After another short break, it was time for Nashville Ambient Ensemble, a group led by composer and synthesist Michael Hix that seems on paper like it shouldn’t work. Ambient pieces tend to be about conveying an atmosphere, painting an emotional landscape with sound. Even when more than one person collaborates on an ambient piece, as in Nashville duo Hammock, the source of a given sound tends to be obscured by design. How the hell do you pull that off with seven people onstage?

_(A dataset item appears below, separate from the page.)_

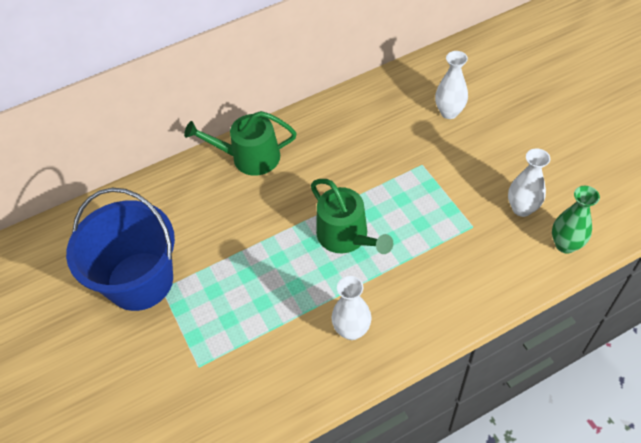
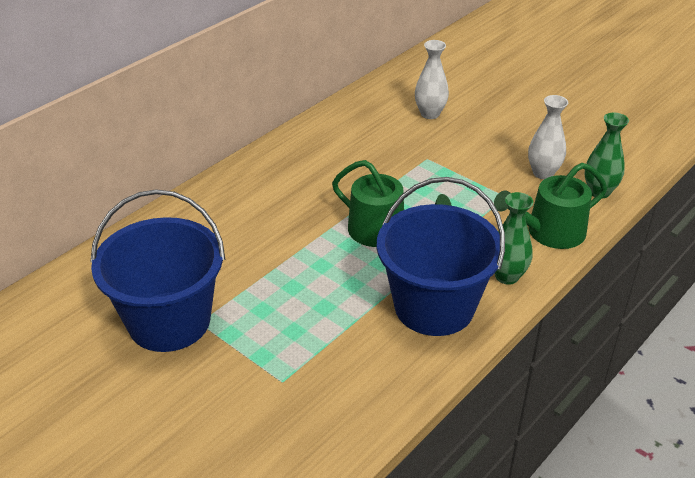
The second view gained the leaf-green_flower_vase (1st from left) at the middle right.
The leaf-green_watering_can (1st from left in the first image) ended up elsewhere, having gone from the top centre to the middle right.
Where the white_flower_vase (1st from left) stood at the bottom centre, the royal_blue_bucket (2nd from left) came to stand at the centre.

You don’t, exactly, but Hix and the group followed the theme of the evening, pushing at the boundaries of the tradition to create something new while honoring the past. The lineup on Friday was somewhat different than on the Cerulean LP, but each player still worked with the others to create a unified expression. Hix and Kim Rueger, alias Belly Full of Stars, generated clouds of harmony with their synthesizers, as Silverman and Billheimer played melodies and made textural accents that alternated between interlocking and reflecting off of each other. Bassist Sarah Saturday created a foundation and drove most of the glacially paced changes in the music, while Scott Mattingly occupied the highest ranges with ethereal sounds he coaxed from pedal steel and electric mandolin (occasionally using a violin bow or a screwdriver, as one does). Vocalist Deli Paloma-Sisk, who recently left Nashville for New Mexico but was back on a Yuletide visit, sang so gently that it felt like voices in my head.

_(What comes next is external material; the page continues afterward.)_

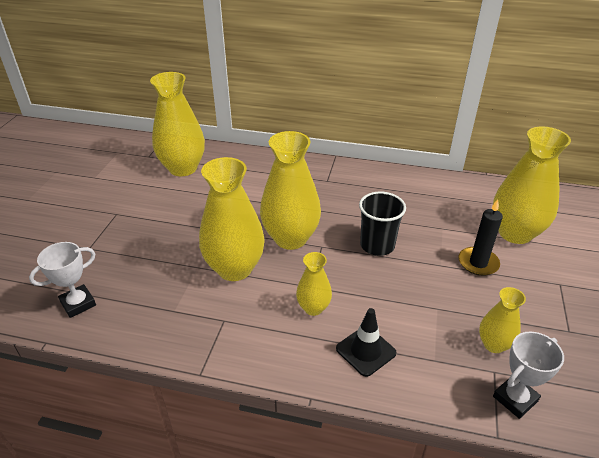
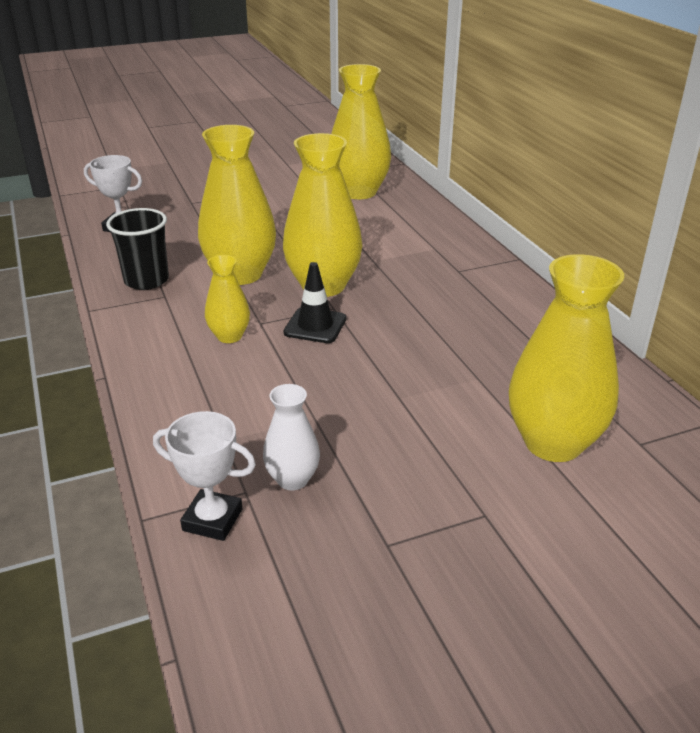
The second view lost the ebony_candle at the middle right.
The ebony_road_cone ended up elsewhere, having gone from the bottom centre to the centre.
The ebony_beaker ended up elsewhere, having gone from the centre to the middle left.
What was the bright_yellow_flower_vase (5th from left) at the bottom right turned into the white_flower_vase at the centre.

At this reflective time of year, it’s good to remember what has come before. In the case of our collection of music scenes, which are coping with rising costs of living, the ongoing pandemic and more, that’s finding a sense of connection and belonging that cultivates the creative work that keeps inspiring people to listen — and to move here, in more than a few cases. It’s going to take more than just this year to recover from a pandemic that is clearly not over yet. There is no guarantee for what the landscape of the music business in general or our scenes in particular will look like going forward. But the ingenuity and resilience of so many of the players, label heads, venue folks and more who are out there doing the work makes it feel like there’s a chance to make something even more equitable and inclusive than before — to borrow Lou Turner’s metaphor, to widen the Venn diagram — as we try to fill the spaces left by the loss.